A: Discussions began as early as 1998 regarding admission to the National Collegiate Athletic Association (NCAA). In January 2008, the NCAA voted to accept a 10-year pilot project that would allow Canadian institutions to apply for membership in the NCAA Division II. One of the requirements is for member schools to be accredited by an appropriate regional accrediting agency.
In 2008, SFU began exploring the benefits of an institutional (university-wide) accreditation with the NWCCU in light of the interest that was being demonstrated in joining the NCAA. A review of NWCCU standards showed a good match with SFU’s history and values.
An application for consideration for candidacy was submitted to the NWCCU in the fall of 2008 and accepted by the Commission in January 2009. After further deliberation and investigation, a decision was taken by senior management to pursue accreditation by the NWCCU.
In the fall of 2009, Senate and the Board of Governors were advised of senior management’s decision and informed on the process.
Since 2010, information on accreditation has been communicated broadly to the SFU community, with updates to Senate and the Board of Governors; presentations to vice presidents, chairs and directors; the launch of an accreditation web site; articles in SFU News, The Peak, Maclean’s, etc.
A: The NWCCU does not expect or ask any institution to change its policies regarding academic freedom.
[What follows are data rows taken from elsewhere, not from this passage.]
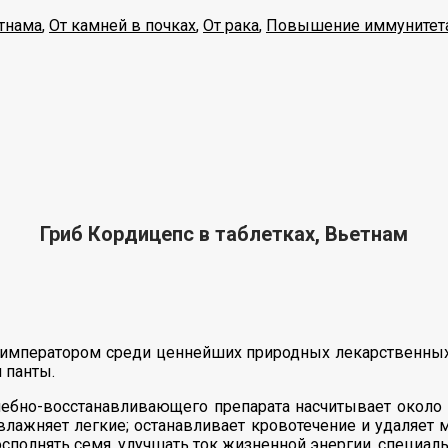
тнама
,
От камней в почках
,
От рака
,
Повышение иммунитет
Гриб Кордицепс в таблетках, Вьетнам
императором среди ценнейших природных лекарственных
 панты.
чебно-восстанавливающего препарата насчитывает около 
увлажняет легкие; останавливает кровотечение и удаляет
сполнять семя, улучшать ток жизненной энергии, специа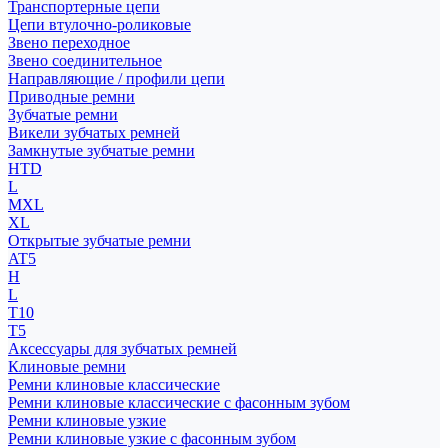
Транспортерные цепи
Цепи втулочно-роликовые
Звено переходное
Звено соединительное
Направляющие / профили цепи
Приводные ремни
Зубчатые ремни
Викели зубчатых ремней
Замкнутые зубчатые ремни
HTD
L
MXL
XL
Открытые зубчатые ремни
AT5
H
L
T10
T5
Аксессуары для зубчатых ремней
Клиновые ремни
Ремни клиновые классические
Ремни клиновые классические с фасонным зубом
Ремни клиновые узкие
Ремни клиновые узкие с фасонным зубом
The NWCCU Accreditation Standard 2.A.28 states:
“Within the context of its mission, core themes, and values, the institution defines and actively promotes an environment that supports independent thought in the pursuit and dissemination of knowledge. It affirms the freedom of faculty, staff, administrators, and students to share their scholarship and reasoned conclusions with others. While the institution and individuals within the institution may hold to a particular personal, social, or religious philosophy, its constituencies are intellectually free to examine thought, reason, and perspectives of truth. Moreover, they allow others the freedom to do the same.”
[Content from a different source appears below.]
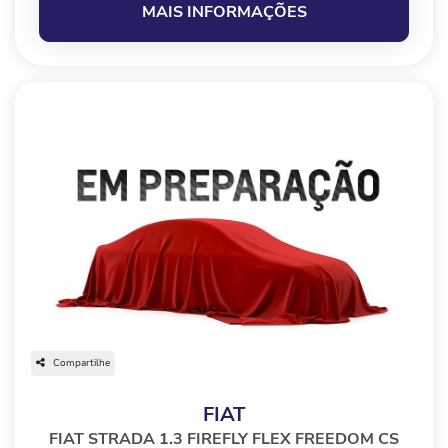
MAIS INFORMAÇÕES
Compartilhe
FIAT
FIAT STRADA 1.3 FIREFLY FLEX FREEDOM CS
A: Accreditation is not granted permanently or for a definite number of years. It is an ongoing status that must be reaffirmed periodically. Now that SFU has achieved initial accreditation with the NWCCU, it enters into a seven-year cycle that consists of regular reporting and peer reviews: Year One Mission and Core Themes Self-Evaluation Report, Mid-Cycle Self Evaluation Report and Year Seven Mission Fulfillment and Sustainability Self-Evaluation Report. Site visits by peer reviewers are part of the Mid-Cycle and Year Seven process. A decision regarding reaffirmation of accreditation takes place at the conclusion of the seven-year cycle.